Transient inward current, delayed afterdepolarizations, and calmodulin kinase

Cardiac arrhythmias occur in a wide variety of conditions where increased intracellular Ca²⁺ is known to occur, including myocardial ischemia, cardiac glycoside toxicity, congestive heart failure, and excessive prolongation of action potential duration. The multifunctional Ca²⁺/calmodulin dependent protein kinase II (CaM kinase) is an important physiologic target for intracellular Ca²⁺ and regulates key control points for intracellular Ca²⁺ homeostasis, including L-type Ca²⁺ current, release and uptake of Ca²⁺ from the sarcoplasmic reticulum. Since CaM kinase is uniquely positioned to affect Ca²⁺ sensitive ionic currents and resultant arrhythmias, CaM kinase may also be an effective antiarrhythmic drug target.
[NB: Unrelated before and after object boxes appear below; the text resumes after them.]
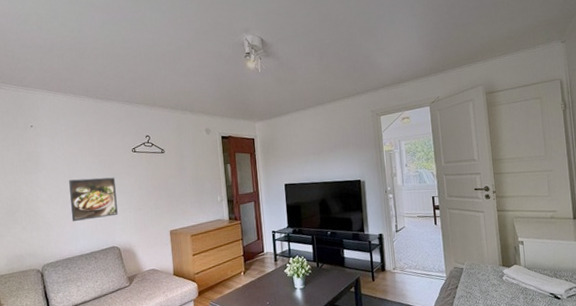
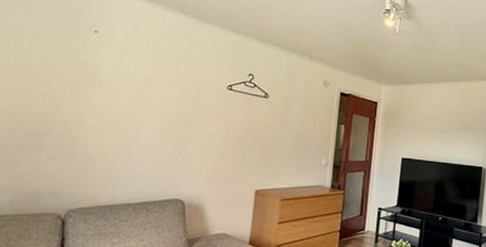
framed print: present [69,177,118,222] -> none [125,108,198,162]

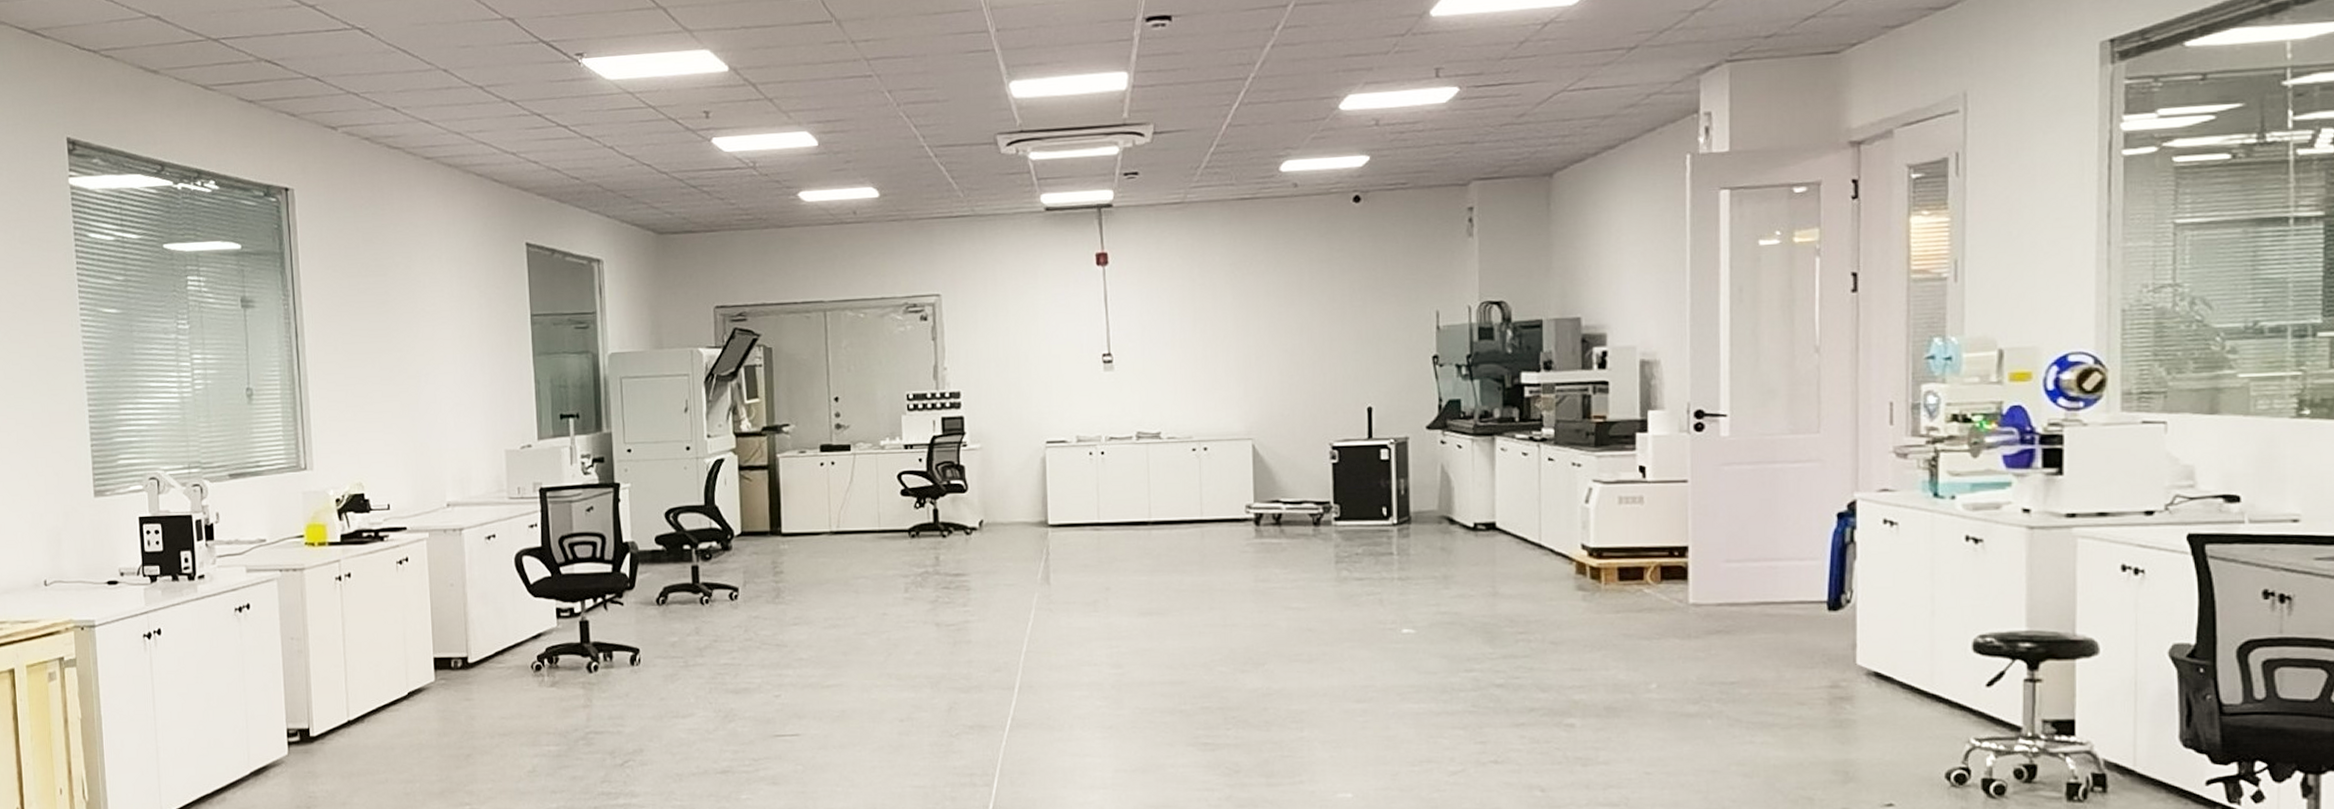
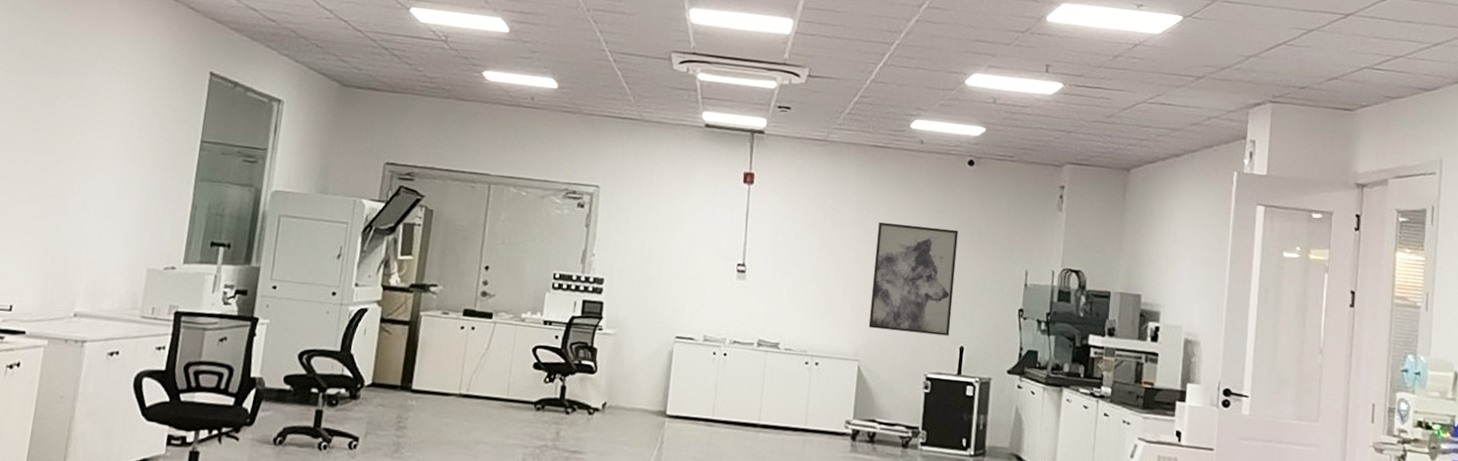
wall art: none [1255,278,1354,402] -> present [868,221,959,336]

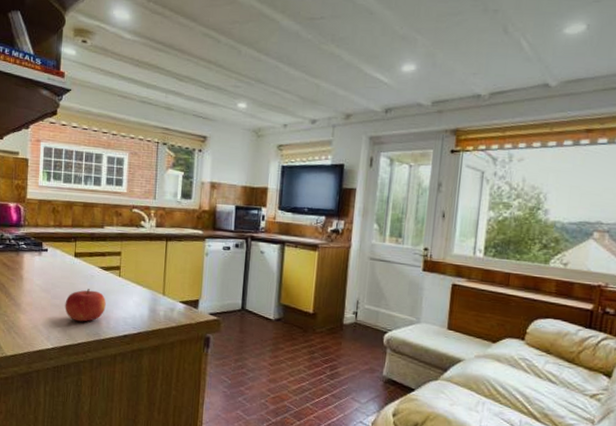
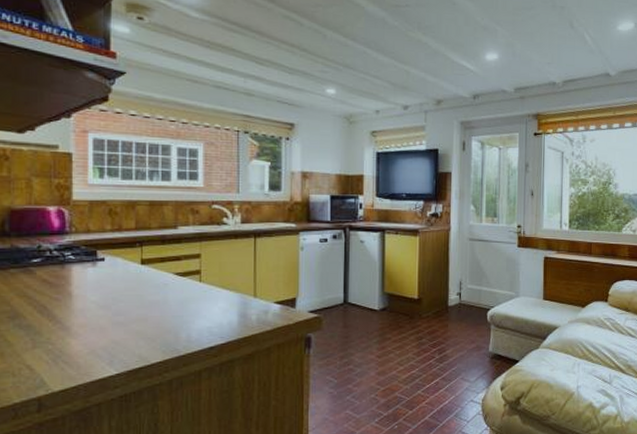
fruit: present [65,289,106,322] -> none [131,299,185,339]

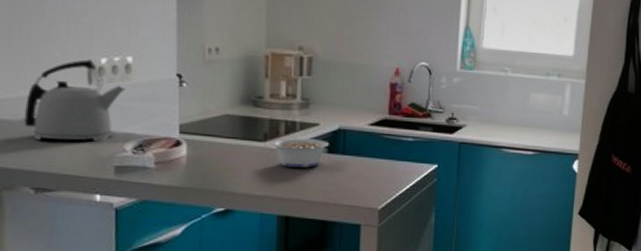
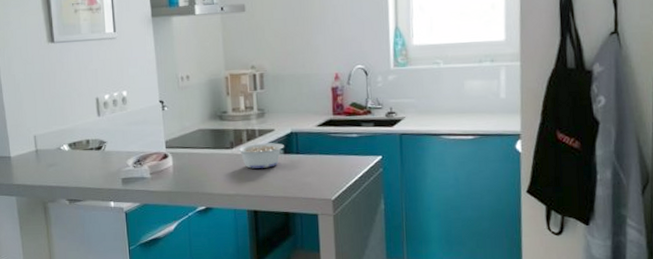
kettle: present [25,59,125,142] -> none [57,97,124,163]

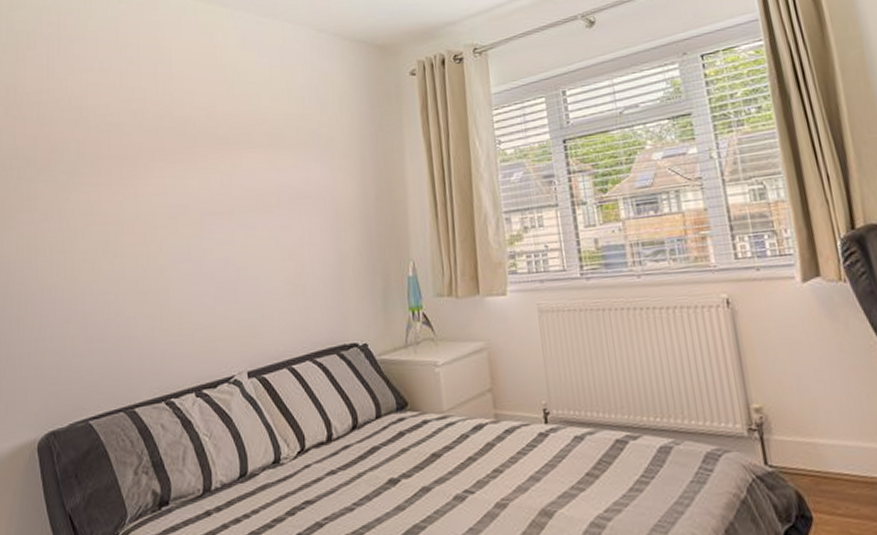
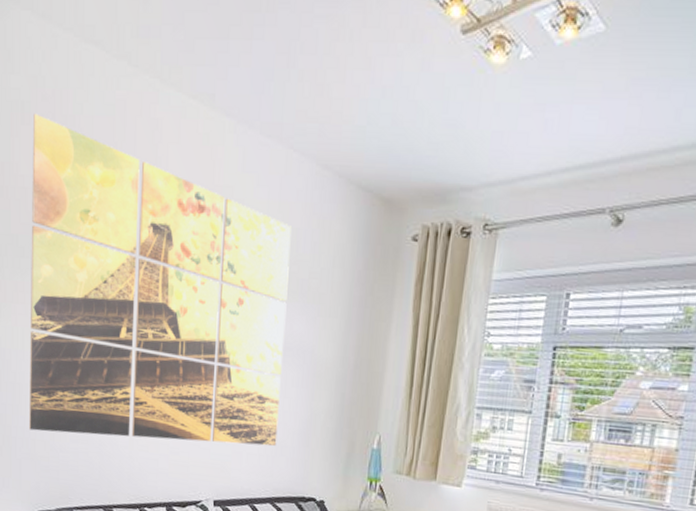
wall art: none [36,38,308,342] -> present [28,113,292,447]

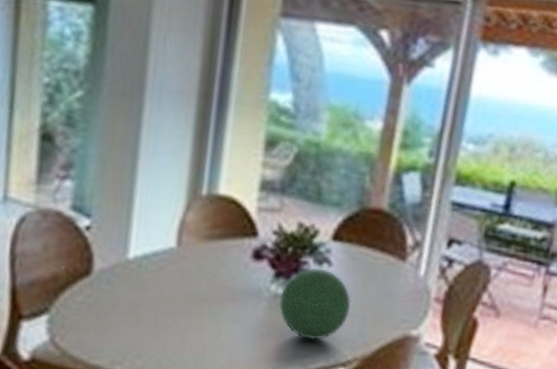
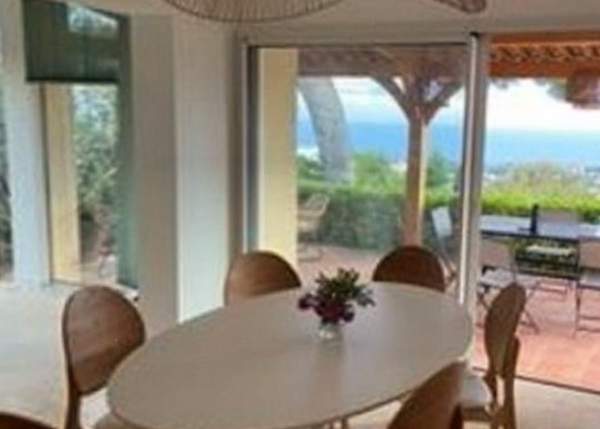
decorative orb: present [279,267,352,340] -> none [329,309,398,379]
The transient inward current (I_ti) triggers delayed afterdepolarizations, which are a likely cause of Ca²⁺ overload arrhythmias. The identity of I_ti is controversial, but appears to result from different ionic currents depending on the experimental conditions. These currents are likely activated by intracellular Ca²⁺ because I_ti always follows excessive intracellular Ca²⁺ concentrations ([Ca²⁺]_i). The studies from our laboratory indicate that three different [Ca²⁺]_i sensitive currents, which could contribute to I_ti, are present in rabbit ventricular myocytes. These currents are the Na⁺/Ca²⁺ exchanger, the Ca²⁺ activated Cl^- current, and the Ca²⁺ activated non-selective cation current. We also found that I_ti was suppressed by CaM kinase inhibitory peptides in the presence of physiologic solutions. These data support the hypothesis: CaM kinase can augment I_ti during clinically relevant conditions, which are associated with increased [Ca²⁺]_i, and thus act as a proarrhythmic signaling molecule.